Below are some records. Pull every line that contains the word "испаритель".
++++ Material supplied
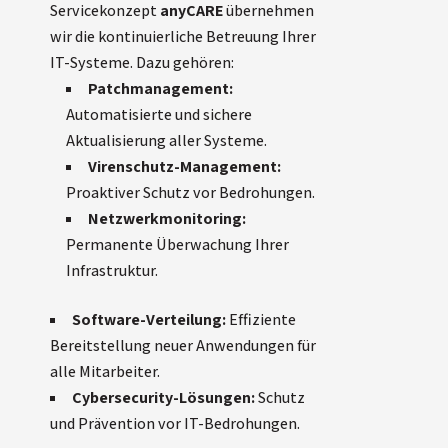
Servicekonzept
anyCARE
übernehmen
wir die kontinuierliche Betreuung Ihrer
IT-Systeme. Dazu gehören:
Patchmanagement:
Automatisierte und sichere
Aktualisierung aller Systeme.
Virenschutz-Management:
Proaktiver Schutz vor Bedrohungen.
Netzwerkmonitoring:
Permanente Überwachung Ihrer
Infrastruktur.
Software-Verteilung:
Effiziente
Bereitstellung neuer Anwendungen für
alle Mitarbeiter.
Cybersecurity-Lösungen:
Schutz
und Prävention vor IT-Bedrohungen.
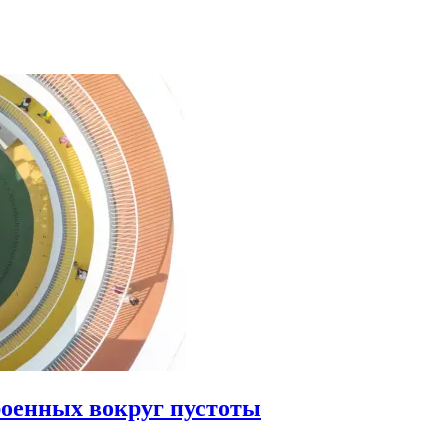
роенных вокруг пустоты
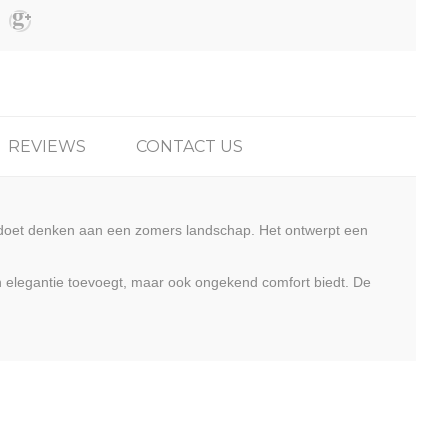
REVIEWS
CONTACT US
 doet denken aan een zomers landschap. Het ontwerpt een
n elegantie toevoegt, maar ook ongekend comfort biedt. De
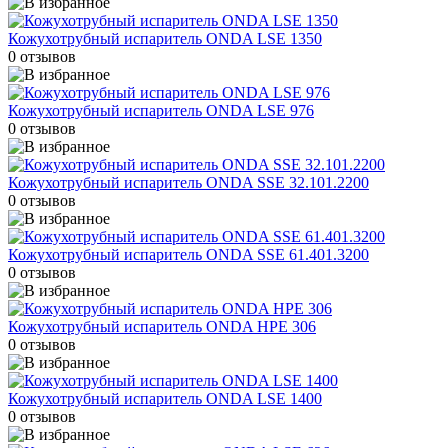
Кожухотрубный испаритель ONDA LSE 1350
0 отзывов
Кожухотрубный испаритель ONDA LSE 976
0 отзывов
Кожухотрубный испаритель ONDA SSE 32.101.2200
0 отзывов
Кожухотрубный испаритель ONDA SSE 61.401.3200
0 отзывов
Кожухотрубный испаритель ONDA HPE 306
0 отзывов
Кожухотрубный испаритель ONDA LSE 1400
0 отзывов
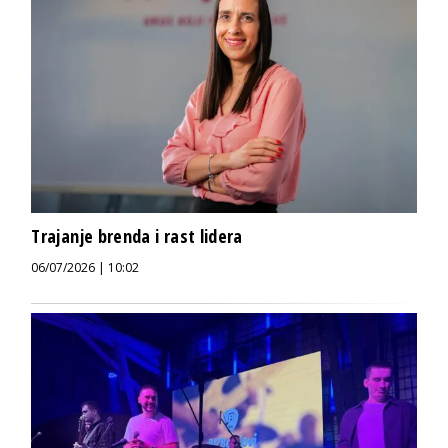
Trajanje brenda i rast lidera
06/07/2026 | 10:02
++++++++
== Response box ==
Кожухотрубный испаритель ONDA LSE 1350
Кожухотрубный испаритель ONDA LSE 976
Кожухотрубный испаритель ONDA SSE 32.101.2200
Кожухотрубный испаритель ONDA SSE 61.401.3200
Кожухотрубный испаритель ONDA HPE 306
Кожухотрубный испаритель ONDA LSE 1400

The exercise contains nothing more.